Copy every line that holds the string "RegWe" from the data below.

*** EXERCISE MATERIALS ***

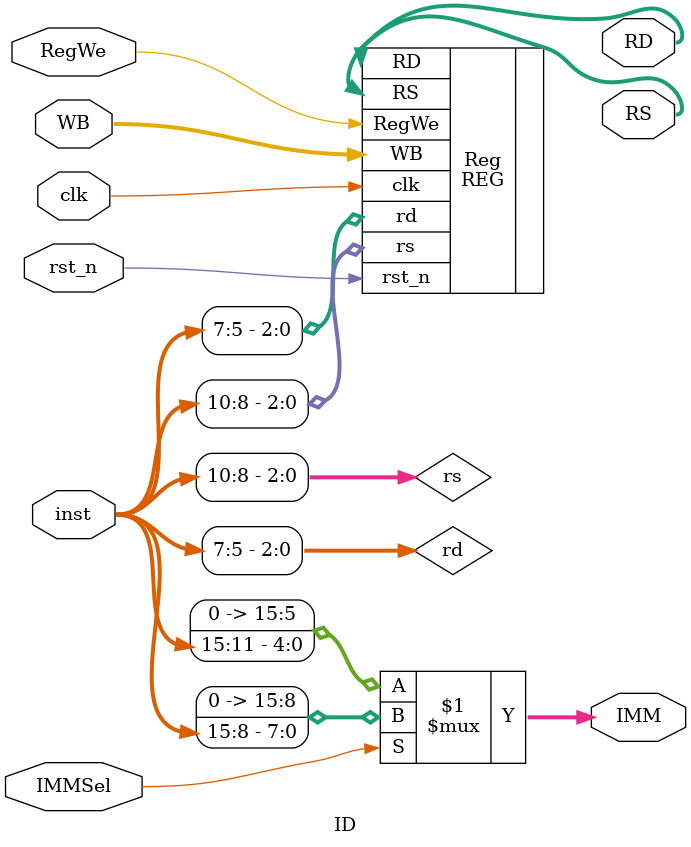
<source format=v>
module ID (
    input    wire          clk,
    input    wire          rst_n,
    input    wire [15: 0]  inst,
    input    wire [15: 0]  WB,
    input    wire          IMMSel,
    input    wire          RegWe,
    
    output   wire [15: 0]  RD,
    output   wire [15: 0]  RS,
    output   wire [15: 0]  IMM
);

/***************************************************************
                        wire reg
****************************************************************/
wire [2: 0]    rd;
wire [2: 0]    rs;

assign rd      = inst[7: 5];
assign rs      = inst[10: 8];
//assign IMM     = IMMSel ? {{8{1'b0}}, inst[15: 8]}:{{11{inst[15]}}, inst[15: 11]};
assign IMM     = IMMSel ? {{8{1'b0}}, inst[15: 8]}:{{11{1'b0}}, inst[15: 11]};   // Á¢¼´ÊýÉè¶¨ÎªÎÞ·ûºÅÊý£¬À©Õ¹²»¿¼ÂÇ¸ºÊýÇé¿ö
 
REG Reg (
            .clk(clk),
            .rst_n(rst_n),
            .rd(rd),
            .rs(rs),
            .WB(WB),
            .RegWe(RegWe),
            .RD(RD),
            .RS(RS)
        );
        
//crtl ctrl (
//         .rst_n(rst_n),
//         .opecode(opecode),
//         .CMPout(CMPout),
//         .PCSel(PCSel),
//         .IMMop(IMMop),
//         .ALUop(ALUop),
//         .RegWe(RegWe),
//         .mem_ctrl(mem_ctrl),
//         .RWSel(RWSel),
//         .ABSel(ABSel),
//         .IMMSel(IMMSel)
//     );
     
endmodule

</source>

*** End of EXERCISE MATERIALS ***

# RESULT OF THE EXERCISE
    input    wire          RegWe,
            .RegWe(RegWe),
//         .RegWe(RegWe),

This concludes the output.